Oregon's spelling champ ties for 42nd at Scripps Bee
Oregon's top speller tied for 42nd at the Scripps National Spelling Bee in Washington, D.C. this week — correctly lettering two words in front of a national audience of spellbound vocab hounds.
For Kabir Rathore Muthu — the winner of the Oregon Regional Spelling Bee, presented by the Pamplin Media Group and Comcast — the contest in the capital was a welcome trip to the hometown where he spent the first seven months of his life.
"It was actually really fun," said Kabir, 13, when reached by phone at the airport on June 2. "It was really fun to do my best, and there were a lot of really, really good spellers."
Kabir correctly spelled "politico" and "luminiferous" during rounds two and three of the bee before being eliminated based on his performance on the multiple choice portion of the contest.
Politico is shorthand for politician — and remains a trusty favorite of headline writers. Luminiferous, which is a bit more obscure, means capable of producing or transmitting light.
In an untelevised portion of the bee, Scripps tests players on the correct definition of words taken from anywhere in the dictionary, and also asks them to spell vocabulary taken from a list of 600 words.
In total, Kabir earned 24 points. But the cutoff was 28.
"I didn't really like the Scantron stuff so much. It's kind of laborious and it's disappointing when you don't know the word exactly, but I enjoyed spelling on stage," Kabir explained. "It's really fun when I get the word and ask the questions and spell it and don't hear the bell ding."
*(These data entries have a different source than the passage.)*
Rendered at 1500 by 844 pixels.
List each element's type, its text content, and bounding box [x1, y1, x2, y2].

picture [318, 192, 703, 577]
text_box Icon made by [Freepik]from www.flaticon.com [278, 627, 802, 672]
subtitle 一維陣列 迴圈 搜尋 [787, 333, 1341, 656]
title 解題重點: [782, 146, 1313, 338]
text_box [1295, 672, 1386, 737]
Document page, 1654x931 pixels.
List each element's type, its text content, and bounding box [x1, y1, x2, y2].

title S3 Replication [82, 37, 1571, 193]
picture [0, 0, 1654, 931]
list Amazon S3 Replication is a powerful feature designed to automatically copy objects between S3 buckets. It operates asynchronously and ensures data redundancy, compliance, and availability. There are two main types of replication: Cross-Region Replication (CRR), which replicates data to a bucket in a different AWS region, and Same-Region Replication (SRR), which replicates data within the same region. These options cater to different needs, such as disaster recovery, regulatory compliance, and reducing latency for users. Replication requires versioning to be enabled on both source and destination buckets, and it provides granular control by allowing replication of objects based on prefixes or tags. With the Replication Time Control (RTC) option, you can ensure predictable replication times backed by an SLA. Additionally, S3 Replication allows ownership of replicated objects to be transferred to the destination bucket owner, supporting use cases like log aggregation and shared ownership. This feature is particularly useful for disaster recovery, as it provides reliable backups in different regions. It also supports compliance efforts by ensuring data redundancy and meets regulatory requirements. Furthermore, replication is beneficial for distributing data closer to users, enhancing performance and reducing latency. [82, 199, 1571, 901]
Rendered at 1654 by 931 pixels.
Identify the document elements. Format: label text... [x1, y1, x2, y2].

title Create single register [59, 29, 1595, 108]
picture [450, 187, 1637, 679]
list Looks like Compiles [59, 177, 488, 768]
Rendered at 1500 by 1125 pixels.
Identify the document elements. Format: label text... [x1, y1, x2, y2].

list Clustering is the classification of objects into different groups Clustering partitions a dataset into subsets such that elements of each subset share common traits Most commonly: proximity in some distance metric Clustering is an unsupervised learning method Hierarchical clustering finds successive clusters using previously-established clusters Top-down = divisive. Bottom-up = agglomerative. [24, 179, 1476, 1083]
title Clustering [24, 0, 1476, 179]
During his free time, Kabir explored D.C., visiting the Capitol Building, the U.S. Supreme Court and the National Geographic Museum's new 3-D exhibit on the Church of the Holy Sepulchre.
Kabir describes himself as an avid reader who particularly enjoys the Nat Geo magazine because of its focus on history.
With his six-day trip over, Kabir returns to Oregon to finish up his final week of seventh grade at Access Academy in Portland. He won the Regional Spelling Bee in March after correctly spelling the word "hesperid."
Karthik Nemmani, a 14-year-old from Texas, was the overall champion of the Scripps Spelling Bee.